On Thu, 29 Oct 2015 01:12:28 -0500, VanguardLH wrote:

> The radicalresearch test page gives me the same ID in each of their test
> scenarios except when loading Firefox in its private mode. I have
> Firefox configured to delete all its history on exit:

I googled for where that test page was and found this:
http://www.explabs.com/test/

When I ran that test, it says in big red letters that I failed.
Is that the test page you ran?

[VanguardLH]

Nope. The Arstechnica article first talks about sniffing out where
you've been. Doesn't take much config in the web browser to eliminate
that.

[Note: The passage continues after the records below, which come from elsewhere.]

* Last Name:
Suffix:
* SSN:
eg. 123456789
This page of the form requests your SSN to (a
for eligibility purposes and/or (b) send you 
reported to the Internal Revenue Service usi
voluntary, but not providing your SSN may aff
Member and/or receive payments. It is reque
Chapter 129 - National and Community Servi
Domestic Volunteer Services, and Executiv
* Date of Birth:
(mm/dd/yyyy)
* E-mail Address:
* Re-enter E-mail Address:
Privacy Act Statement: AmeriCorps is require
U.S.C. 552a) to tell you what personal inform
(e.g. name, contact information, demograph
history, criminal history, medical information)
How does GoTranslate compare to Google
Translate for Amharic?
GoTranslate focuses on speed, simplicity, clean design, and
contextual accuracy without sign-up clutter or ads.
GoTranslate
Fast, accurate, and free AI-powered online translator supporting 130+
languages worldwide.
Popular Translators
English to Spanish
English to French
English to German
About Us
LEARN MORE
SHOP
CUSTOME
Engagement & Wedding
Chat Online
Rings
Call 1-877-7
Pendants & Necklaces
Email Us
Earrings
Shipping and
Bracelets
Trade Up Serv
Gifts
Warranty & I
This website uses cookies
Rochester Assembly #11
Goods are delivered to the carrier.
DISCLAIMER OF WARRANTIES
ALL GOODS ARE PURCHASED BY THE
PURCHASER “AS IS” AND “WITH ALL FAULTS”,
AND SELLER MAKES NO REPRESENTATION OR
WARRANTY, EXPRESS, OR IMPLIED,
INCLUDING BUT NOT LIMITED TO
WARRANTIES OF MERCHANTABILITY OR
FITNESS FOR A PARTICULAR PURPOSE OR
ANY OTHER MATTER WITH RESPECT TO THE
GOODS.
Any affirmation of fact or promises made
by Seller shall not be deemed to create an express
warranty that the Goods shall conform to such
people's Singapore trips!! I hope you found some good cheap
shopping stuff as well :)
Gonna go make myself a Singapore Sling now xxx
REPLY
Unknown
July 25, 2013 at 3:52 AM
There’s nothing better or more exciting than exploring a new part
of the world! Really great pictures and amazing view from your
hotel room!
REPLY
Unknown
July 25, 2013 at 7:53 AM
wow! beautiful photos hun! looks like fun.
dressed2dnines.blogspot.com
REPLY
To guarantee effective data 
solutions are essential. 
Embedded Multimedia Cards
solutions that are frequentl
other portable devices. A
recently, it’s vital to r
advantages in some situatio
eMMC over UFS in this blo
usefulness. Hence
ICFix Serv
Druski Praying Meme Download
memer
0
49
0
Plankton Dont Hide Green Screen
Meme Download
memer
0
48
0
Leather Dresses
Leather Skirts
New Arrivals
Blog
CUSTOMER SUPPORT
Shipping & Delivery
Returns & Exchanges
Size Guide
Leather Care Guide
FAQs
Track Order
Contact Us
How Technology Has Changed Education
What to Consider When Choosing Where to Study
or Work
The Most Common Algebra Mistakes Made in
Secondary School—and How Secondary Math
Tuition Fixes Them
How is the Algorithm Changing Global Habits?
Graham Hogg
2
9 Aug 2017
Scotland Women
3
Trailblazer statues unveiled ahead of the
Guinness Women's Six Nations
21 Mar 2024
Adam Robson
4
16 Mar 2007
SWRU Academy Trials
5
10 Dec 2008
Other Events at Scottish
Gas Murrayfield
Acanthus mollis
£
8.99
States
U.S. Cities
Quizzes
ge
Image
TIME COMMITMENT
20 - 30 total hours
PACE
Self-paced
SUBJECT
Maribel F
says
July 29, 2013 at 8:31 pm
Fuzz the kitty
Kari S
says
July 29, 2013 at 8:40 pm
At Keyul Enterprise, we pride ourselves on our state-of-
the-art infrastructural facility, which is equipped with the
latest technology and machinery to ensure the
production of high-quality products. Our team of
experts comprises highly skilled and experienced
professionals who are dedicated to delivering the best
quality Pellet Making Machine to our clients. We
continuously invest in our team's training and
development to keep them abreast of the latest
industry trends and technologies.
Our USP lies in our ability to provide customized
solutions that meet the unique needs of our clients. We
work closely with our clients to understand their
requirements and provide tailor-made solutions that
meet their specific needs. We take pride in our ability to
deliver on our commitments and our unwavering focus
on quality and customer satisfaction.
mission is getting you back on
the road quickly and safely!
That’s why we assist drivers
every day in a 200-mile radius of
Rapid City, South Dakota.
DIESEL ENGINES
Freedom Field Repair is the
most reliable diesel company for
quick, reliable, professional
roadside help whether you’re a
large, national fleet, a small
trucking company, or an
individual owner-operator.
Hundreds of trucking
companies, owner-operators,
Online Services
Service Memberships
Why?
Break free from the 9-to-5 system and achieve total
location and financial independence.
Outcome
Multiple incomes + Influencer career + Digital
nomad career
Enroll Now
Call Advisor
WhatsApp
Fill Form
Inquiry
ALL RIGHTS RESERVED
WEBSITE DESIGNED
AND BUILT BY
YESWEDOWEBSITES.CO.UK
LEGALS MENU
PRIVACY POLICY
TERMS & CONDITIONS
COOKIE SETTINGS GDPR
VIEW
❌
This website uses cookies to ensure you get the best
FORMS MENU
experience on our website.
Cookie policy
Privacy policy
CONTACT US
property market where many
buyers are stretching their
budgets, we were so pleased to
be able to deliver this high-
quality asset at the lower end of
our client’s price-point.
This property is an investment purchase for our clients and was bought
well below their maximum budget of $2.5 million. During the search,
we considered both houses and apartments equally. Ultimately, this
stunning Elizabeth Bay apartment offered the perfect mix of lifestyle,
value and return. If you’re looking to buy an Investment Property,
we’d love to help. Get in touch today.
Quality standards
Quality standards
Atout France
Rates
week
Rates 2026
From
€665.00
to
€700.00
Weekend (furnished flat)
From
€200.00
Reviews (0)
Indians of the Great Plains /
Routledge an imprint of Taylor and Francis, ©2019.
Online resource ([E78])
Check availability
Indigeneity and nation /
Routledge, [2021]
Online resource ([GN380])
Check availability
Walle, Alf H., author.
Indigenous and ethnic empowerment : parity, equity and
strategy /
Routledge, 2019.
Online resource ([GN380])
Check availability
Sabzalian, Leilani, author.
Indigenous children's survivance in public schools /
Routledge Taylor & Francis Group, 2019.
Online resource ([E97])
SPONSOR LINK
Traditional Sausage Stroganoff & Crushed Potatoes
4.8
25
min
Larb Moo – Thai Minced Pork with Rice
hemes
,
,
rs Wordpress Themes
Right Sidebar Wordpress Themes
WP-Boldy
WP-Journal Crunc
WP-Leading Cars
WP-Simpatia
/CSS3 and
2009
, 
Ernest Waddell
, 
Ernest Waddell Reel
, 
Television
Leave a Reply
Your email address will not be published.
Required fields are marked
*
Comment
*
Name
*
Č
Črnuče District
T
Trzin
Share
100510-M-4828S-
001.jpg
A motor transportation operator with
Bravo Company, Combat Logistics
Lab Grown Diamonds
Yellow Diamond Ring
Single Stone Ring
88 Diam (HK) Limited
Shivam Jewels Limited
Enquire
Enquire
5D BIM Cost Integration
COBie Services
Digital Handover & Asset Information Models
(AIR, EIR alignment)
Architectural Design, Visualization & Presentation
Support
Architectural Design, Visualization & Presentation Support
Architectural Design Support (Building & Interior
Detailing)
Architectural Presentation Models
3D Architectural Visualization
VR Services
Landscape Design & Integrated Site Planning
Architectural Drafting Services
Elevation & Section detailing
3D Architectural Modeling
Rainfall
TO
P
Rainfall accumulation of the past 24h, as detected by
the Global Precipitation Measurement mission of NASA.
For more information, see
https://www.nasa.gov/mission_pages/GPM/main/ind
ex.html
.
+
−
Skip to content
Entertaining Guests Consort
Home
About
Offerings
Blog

The sniffly web page also says where you probably haven't been.
Don't understand why that would be important as there is no way their
results page could list the billions of sites that I have not visited.

>From the Arstechnica article at:

http://arstechnica.com/security/2015/10/unpatched-browser-weaknesses-can-be-exploited-to-track-millions-of-web-users/

under the "Zombie cookies rise again", the HSTS means of assigning an ID
to you to track as you browse around really isn't due to a cookie but
authors try to wrap up several local storage technologies under one
term. In the sentence "Another abuses HSTS to create supercookies that
can track users browsing in privacy mode" and where its hyperlink points
to another article:

http://arstechnica.com/security/2015/01/browsing-in-privacy-mode-super-cookies-can-track-you-anyway/

That discusses the HSTS scheme of using a unique ID stored on your
computer to track your surfing. The RadicalResearch reference is to:

http://www.radicalresearch.co.uk/lab/hstssupercookies

By including Site Preferences in history purging on exit from Firefox,
you don't get a unique ID. You lose saving site preferences, like zoom
level when you last visited at a site, but you don't have to load
Firefox in its private mode all the time to avoid being tracked.

[»Q«]

In
<news:mailman.4973.144615907...@lists.mozilla.org>,

VanguardLH <V...@nguard.LH> wrote:

> The sniffly web page also says where you probably haven't been.
> Don't understand why that would be important as there is no way their
> results page could list the billions of sites that I have not visited.

The Sniffly PoC only tests for specific sites in history. With any
given site it tests for, there are only two possible outcomes,
"probably visited" and "probably not visited", so it puts each site
tested into one of those categories.